----- Provided entries -----
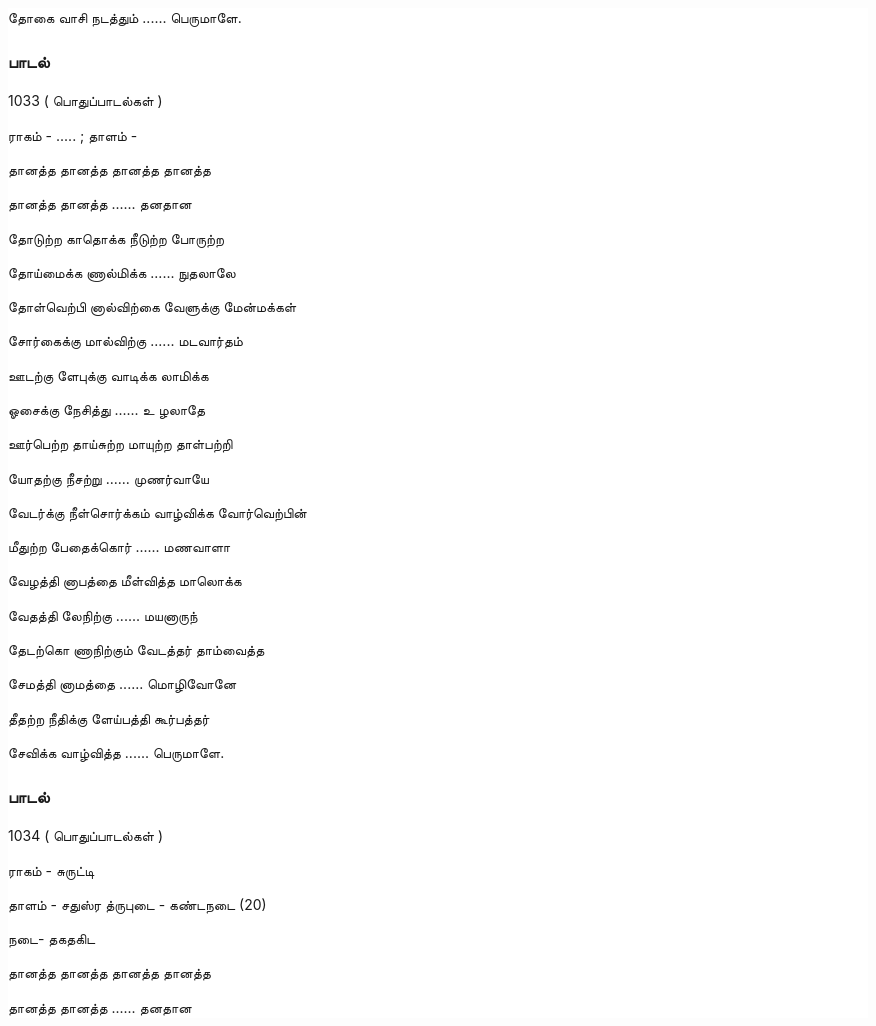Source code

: தோகை வாசி நடத்தும் ...... பெருமாளே.  

  

### பாடல்

 1033 ( பொதுப்பாடல்கள் )  

  

ராகம் - ..... ; தாளம் -  

தானத்த தானத்த தானத்த தானத்த  

தானத்த தானத்த ...... தனதான  

தோடுற்ற காதொக்க நீடுற்ற போருற்ற  

தோய்மைக்க ணால்மிக்க ...... நுதலாலே  

தோள்வெற்பி னால்விற்கை வேளுக்கு மேன்மக்கள்  

சோர்கைக்கு மால்விற்கு ...... மடவார்தம்  

ஊடற்கு ளேபுக்கு வாடிக்க லாமிக்க  

ஓசைக்கு நேசித்து ...... உ ழலாதே  

ஊர்பெற்ற தாய்சுற்ற மாயுற்ற தாள்பற்றி  

யோதற்கு நீசற்று ...... முணர்வாயே  

வேடர்க்கு நீள்சொர்க்கம் வாழ்விக்க வோர்வெற்பின்  

மீதுற்ற பேதைக்கொர் ...... மணவாளா  

வேழத்தி னாபத்தை மீள்வித்த மாலொக்க  

வேதத்தி லேநிற்கு ...... மயனாருந்  

தேடற்கொ ணாநிற்கும் வேடத்தர் தாம்வைத்த  

சேமத்தி னாமத்தை ...... மொழிவோனே  

தீதற்ற நீதிக்கு ளேய்பத்தி கூர்பத்தர்  

சேவிக்க வாழ்வித்த ...... பெருமாளே.  

  

### பாடல்

 1034 ( பொதுப்பாடல்கள் )  

  

ராகம் - சுருட்டி  

தாளம் - சதுஸ்ர த்ருபுடை - கண்டநடை (20)  

நடை- தகதகிட  

தானத்த தானத்த தானத்த தானத்த  

தானத்த தானத்த ...... தனதான  
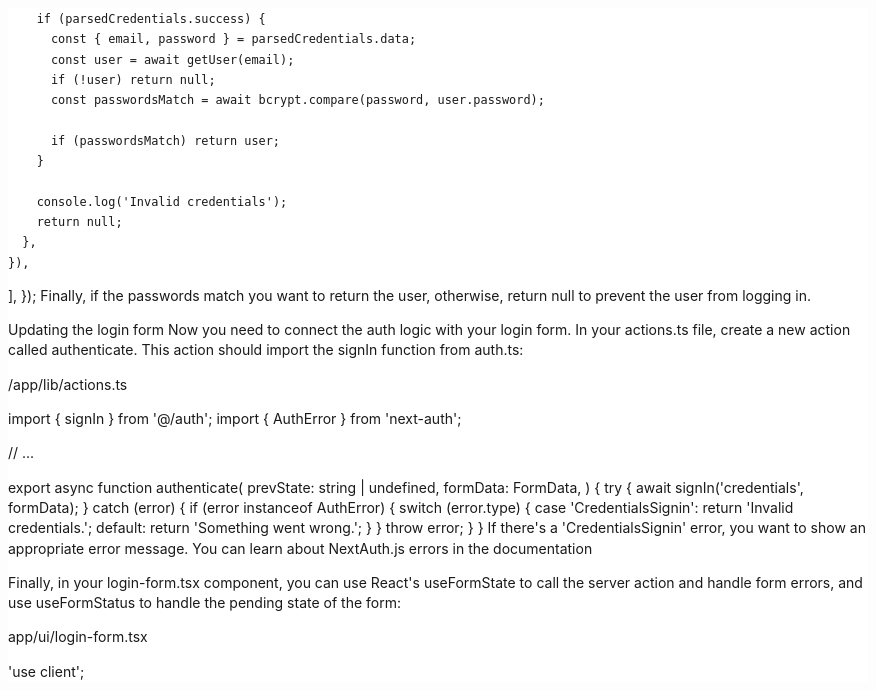         if (parsedCredentials.success) {
          const { email, password } = parsedCredentials.data;
          const user = await getUser(email);
          if (!user) return null;
          const passwordsMatch = await bcrypt.compare(password, user.password);
 
          if (passwordsMatch) return user;
        }
 
        console.log('Invalid credentials');
        return null;
      },
    }),
  ],
});
Finally, if the passwords match you want to return the user, otherwise, return null to prevent the user from logging in.

Updating the login form
Now you need to connect the auth logic with your login form. In your actions.ts file, create a new action called authenticate. This action should import the signIn function from auth.ts:

/app/lib/actions.ts

import { signIn } from '@/auth';
import { AuthError } from 'next-auth';
 
// ...
 
export async function authenticate(
  prevState: string | undefined,
  formData: FormData,
) {
  try {
    await signIn('credentials', formData);
  } catch (error) {
    if (error instanceof AuthError) {
      switch (error.type) {
        case 'CredentialsSignin':
          return 'Invalid credentials.';
        default:
          return 'Something went wrong.';
      }
    }
    throw error;
  }
}
If there's a 'CredentialsSignin' error, you want to show an appropriate error message. You can learn about NextAuth.js errors in the documentation

Finally, in your login-form.tsx component, you can use React's useFormState to call the server action and handle form errors, and use useFormStatus to handle the pending state of the form:

app/ui/login-form.tsx

'use client';
 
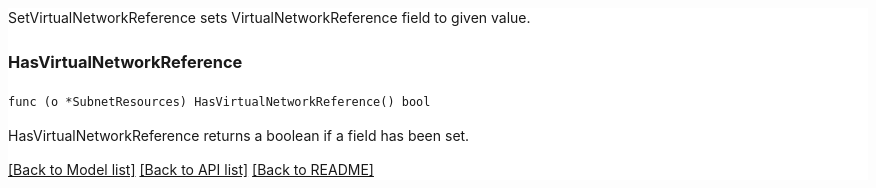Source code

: SetVirtualNetworkReference sets VirtualNetworkReference field to given value.

### HasVirtualNetworkReference

`func (o *SubnetResources) HasVirtualNetworkReference() bool`

HasVirtualNetworkReference returns a boolean if a field has been set.


[[Back to Model list]](../README.md#documentation-for-models) [[Back to API list]](../README.md#documentation-for-api-endpoints) [[Back to README]](../README.md)


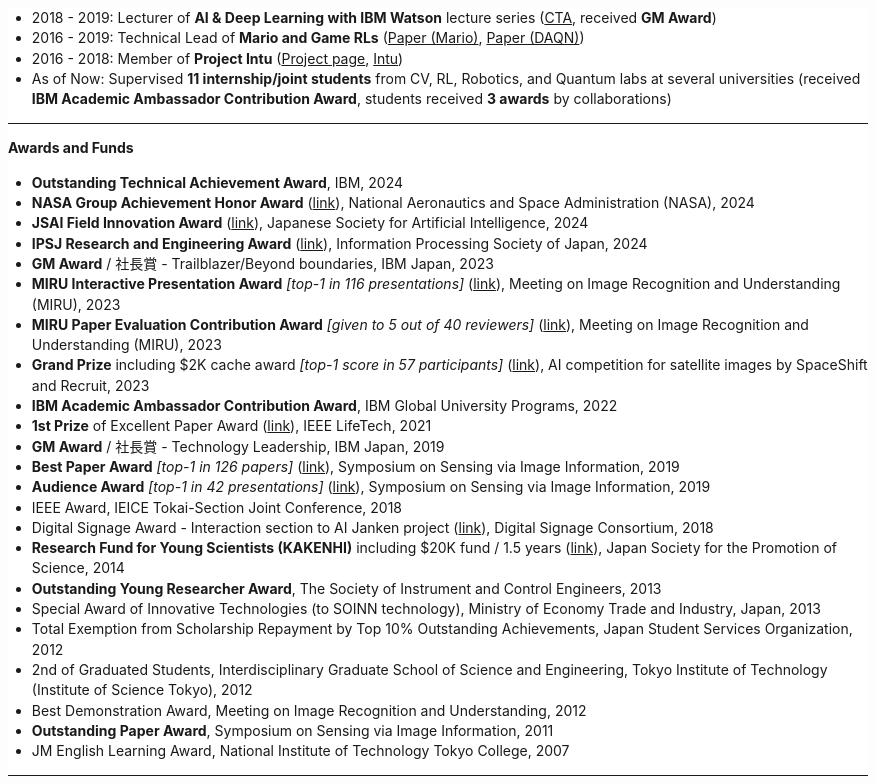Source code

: - 2018 - 2019: Lecturer of **AI & Deep Learning with IBM Watson** lecture series ([CTA](https://www.ibm.com/ibm/jp/ja/cta.html), received **GM Award**)
- 2016 - 2019: Technical Lead of **Mario and Game RLs** ([Paper (Mario)](https://arxiv.org/abs/1806.01267), [Paper (DAQN)](https://arxiv.org/abs/1806.00630))
- 2016 - 2018: Member of **Project Intu** ([Project page](https://www.ibm.com/opensource/open/projects/project-intu/), [Intu](https://github.com/watson-intu/self))
- As of Now: Supervised **11 internship/joint students** from CV, RL, Robotics, and Quantum labs at several universities (received **IBM Academic Ambassador Contribution Award**, students received **3 awards** by collaborations)

---

**Awards and Funds**

- **Outstanding Technical Achievement Award**, IBM, 2024
- **NASA Group Achievement Honor Award** ([link](https://x.com/daiki_kimura/status/1867002413250699573)), National Aeronautics and Space Administration (NASA), 2024
- **JSAI Field Innovation Award** ([link](https://www.ai-gakkai.or.jp/about/award/#INNOVATION)), Japanese Society for Artificial Intelligence, 2024
- **IPSJ Research and Engineering Award** ([link](https://www.ipsj.or.jp/award/re-award.html)), Information Processing Society of Japan, 2024
- **GM Award** / 社長賞 - Trailblazer/Beyond boundaries, IBM Japan, 2023
- **MIRU Interactive Presentation Award** _[top-1 in 116 presentations]_ ([link](http://cvim.ipsj.or.jp/MIRU2023/award/)), Meeting on Image Recognition and Understanding (MIRU), 2023
- **MIRU Paper Evaluation Contribution Award** _[given to 5 out of 40 reviewers]_ ([link](http://cvim.ipsj.or.jp/MIRU2023/award/)), Meeting on Image Recognition and Understanding (MIRU), 2023
- **Grand Prize** including $2K cache award _[top-1 score in 57 participants]_ ([link](https://connpass.com/event/264630/)), AI competition for satellite images by SpaceShift and Recruit, 2023
- **IBM Academic Ambassador Contribution Award**, IBM Global University Programs, 2022
- **1st Prize** of Excellent Paper Award ([link](http://www.ieee-lifetech.org/2021/awards.html)), IEEE LifeTech, 2021
- **GM Award** / 社長賞 - Technology Leadership, IBM Japan, 2019
- **Best Paper Award** _[top-1 in 126 papers]_ ([link](https://confit.atlas.jp/guide/event/ssii2020/static/awards)), Symposium on Sensing via Image Information, 2019
- **Audience Award** _[top-1 in 42 presentations]_ ([link](https://confit.atlas.jp/guide/event/ssii2019/static/awards)), Symposium on Sensing via Image Information, 2019
- IEEE Award, IEICE Tokai-Section Joint Conference, 2018
- Digital Signage Award - Interaction section to AI Janken project ([link](https://digital-signage.jp/award/2018/)), Digital Signage Consortium, 2018
- **Research Fund for Young Scientists (KAKENHI)** including $20K fund / 1.5 years ([link](https://kaken.nii.ac.jp/grant/KAKENHI-PROJECT-14J11476/)), Japan Society for the Promotion of Science, 2014
- **Outstanding Young Researcher Award**, The Society of Instrument and Control Engineers, 2013
- Special Award of Innovative Technologies (to SOINN technology), Ministry of Economy Trade and Industry, Japan, 2013
- Total Exemption from Scholarship Repayment by Top 10% Outstanding Achievements, Japan Student Services Organization, 2012
- 2nd of Graduated Students, Interdisciplinary Graduate School of Science and Engineering, Tokyo Institute of Technology (Institute of Science Tokyo), 2012
- Best Demonstration Award, Meeting on Image Recognition and Understanding, 2012
- **Outstanding Paper Award**, Symposium on Sensing via Image Information, 2011
- JM English Learning Award, National Institute of Technology Tokyo College, 2007

---
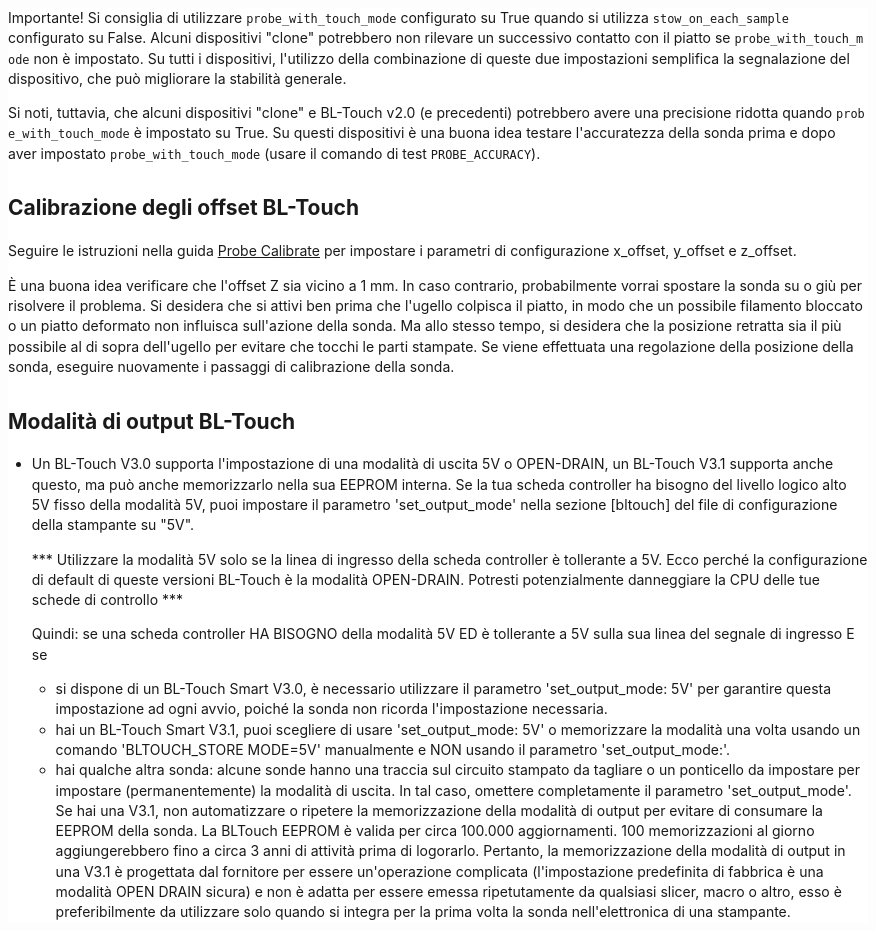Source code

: Importante! Si consiglia di utilizzare `probe_with_touch_mode` configurato su True quando si utilizza `stow_on_each_sample` configurato su False. Alcuni dispositivi "clone" potrebbero non rilevare un successivo contatto con il piatto se `probe_with_touch_mode` non è impostato. Su tutti i dispositivi, l'utilizzo della combinazione di queste due impostazioni semplifica la segnalazione del dispositivo, che può migliorare la stabilità generale.

Si noti, tuttavia, che alcuni dispositivi "clone" e BL-Touch v2.0 (e precedenti) potrebbero avere una precisione ridotta quando `probe_with_touch_mode` è impostato su True. Su questi dispositivi è una buona idea testare l'accuratezza della sonda prima e dopo aver impostato `probe_with_touch_mode` (usare il comando di test `PROBE_ACCURACY`).

## Calibrazione degli offset BL-Touch

Seguire le istruzioni nella guida [Probe Calibrate](Probe_Calibrate.md) per impostare i parametri di configurazione x_offset, y_offset e z_offset.

È una buona idea verificare che l'offset Z sia vicino a 1 mm. In caso contrario, probabilmente vorrai spostare la sonda su o giù per risolvere il problema. Si desidera che si attivi ben prima che l'ugello colpisca il piatto, in modo che un possibile filamento bloccato o un piatto deformato non influisca sull'azione della sonda. Ma allo stesso tempo, si desidera che la posizione retratta sia il più possibile al di sopra dell'ugello per evitare che tocchi le parti stampate. Se viene effettuata una regolazione della posizione della sonda, eseguire nuovamente i passaggi di calibrazione della sonda.

## Modalità di output BL-Touch

* Un BL-Touch V3.0 supporta l'impostazione di una modalità di uscita 5V o OPEN-DRAIN, un BL-Touch V3.1 supporta anche questo, ma può anche memorizzarlo nella sua EEPROM interna. Se la tua scheda controller ha bisogno del livello logico alto 5V fisso della modalità 5V, puoi impostare il parametro 'set_output_mode' nella sezione [bltouch] del file di configurazione della stampante su "5V".

   *** Utilizzare la modalità 5V solo se la linea di ingresso della scheda controller è tollerante a 5V. Ecco perché la configurazione di default di queste versioni BL-Touch è la modalità OPEN-DRAIN. Potresti potenzialmente danneggiare la CPU delle tue schede di controllo ***

   Quindi: se una scheda controller HA BISOGNO della modalità 5V ED è tollerante a 5V sulla sua linea del segnale di ingresso E se

   - si dispone di un BL-Touch Smart V3.0, è necessario utilizzare il parametro 'set_output_mode: 5V' per garantire questa impostazione ad ogni avvio, poiché la sonda non ricorda l'impostazione necessaria.
   - hai un BL-Touch Smart V3.1, puoi scegliere di usare 'set_output_mode: 5V' o memorizzare la modalità una volta usando un comando 'BLTOUCH_STORE MODE=5V' manualmente e NON usando il parametro 'set_output_mode:'.
   - hai qualche altra sonda: alcune sonde hanno una traccia sul circuito stampato da tagliare o un ponticello da impostare per impostare (permanentemente) la modalità di uscita. In tal caso, omettere completamente il parametro 'set_output_mode'.
Se hai una V3.1, non automatizzare o ripetere la memorizzazione della modalità di output per evitare di consumare la EEPROM della sonda. La BLTouch EEPROM è valida per circa 100.000 aggiornamenti. 100 memorizzazioni al giorno aggiungerebbero fino a circa 3 anni di attività prima di logorarlo. Pertanto, la memorizzazione della modalità di output in una V3.1 è progettata dal fornitore per essere un'operazione complicata (l'impostazione predefinita di fabbrica è una modalità OPEN DRAIN sicura) e non è adatta per essere emessa ripetutamente da qualsiasi slicer, macro o altro, esso è preferibilmente da utilizzare solo quando si integra per la prima volta la sonda nell'elettronica di una stampante.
-----
Activity: Set the lines above down again, word for word, from the first through the one containing "சோர்கைக்கு மால்விற்கு ...... மடவார்தம்"; pictures excluded.

Result:
Source code

: தோகை வாசி நடத்தும் ...... பெருமாளே.  

  

### பாடல்

 1033 ( பொதுப்பாடல்கள் )  

  

ராகம் - ..... ; தாளம் -  

தானத்த தானத்த தானத்த தானத்த  

தானத்த தானத்த ...... தனதான  

தோடுற்ற காதொக்க நீடுற்ற போருற்ற  

தோய்மைக்க ணால்மிக்க ...... நுதலாலே  

தோள்வெற்பி னால்விற்கை வேளுக்கு மேன்மக்கள்  

சோர்கைக்கு மால்விற்கு ...... மடவார்தம்  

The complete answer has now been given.